[[ Available records open ]]

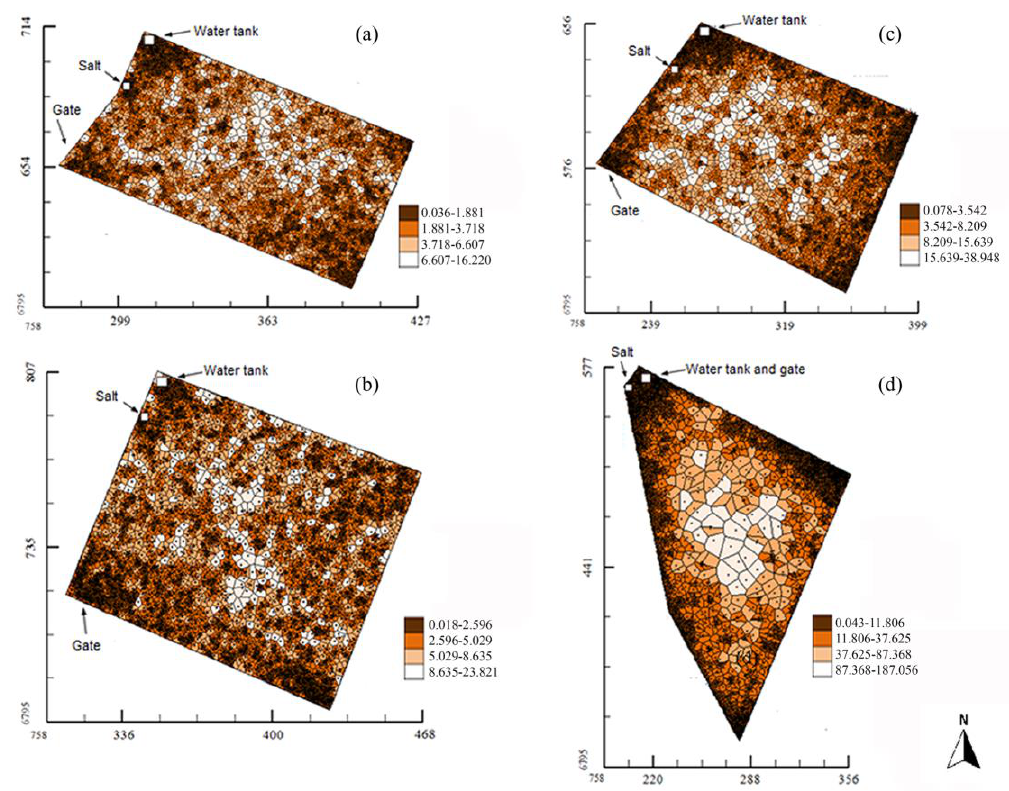
Figure 2. Cumulative spatial distribution of dung patches at different grazing intensities. Sward heights of ( a ) 0.1 m, ( b ) 0.2 m, ( c ) 0.3 m and ( d ) 0.4 m on mixed black oat ( Avena strigosa Schreb.) and Italian ryegrass ( Lolium multiflorum Lam.) pastures at the end of the stocking period of an integrated soybean-beef cattle system in southern Brazil. The smaller/darker the polygons, the higher the dung density. Arrows indicate watering and salt feeding sites as well as paddock gates.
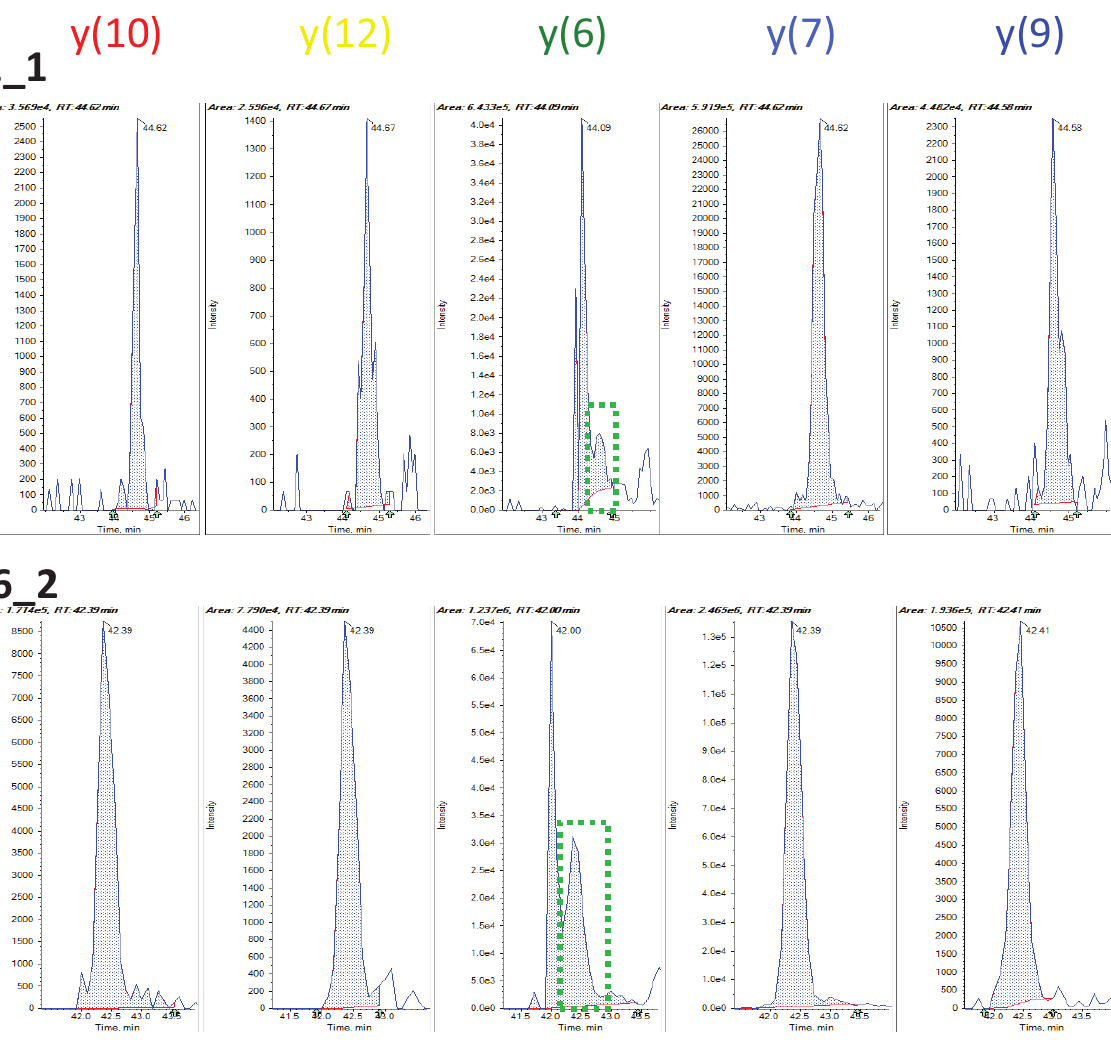
Figure 5. Interquartile region of transition peak weights for transitions with median weight >0.9 and <0.9 for ( a ) PSD data and ( b ) Cysteine string protein (CSP)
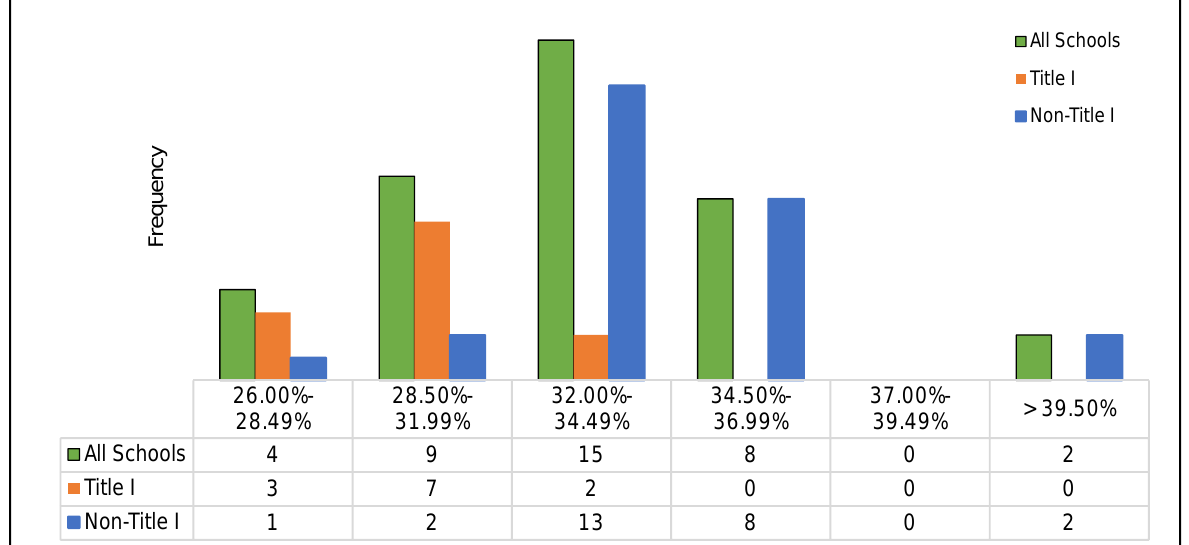
Figure 5. Histogram for Locally Sourced Fresh Florida Products in 2014–2015 Academic Year for All Schools Segmented by Title I and Non–Title I Classification in Sarasota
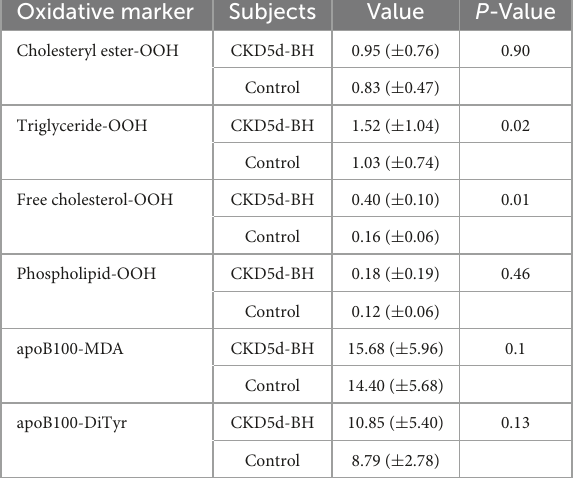
TABLE 6 Oxidation markers of LDL lipid sub-fractions and apoB100 in CKD-5d patients before hemodialysis versus the control group. Oxidative marker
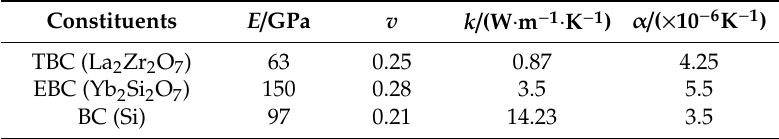
Table 1. Thermal-mechanical properties of the constituents in composites coating.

[[ Available records closed ]]

## Goal of the exercise:
A word-for-word copy is needed of the lines from the line holding "TABLE 6 Oxidation" through the end of the records, both included, excluding every picture.

## Output:
TABLE 6 Oxidation markers of LDL lipid sub-fractions and apoB100 in CKD-5d patients before hemodialysis versus the control group. Oxidative marker
Table 1. Thermal-mechanical properties of the constituents in composites coating.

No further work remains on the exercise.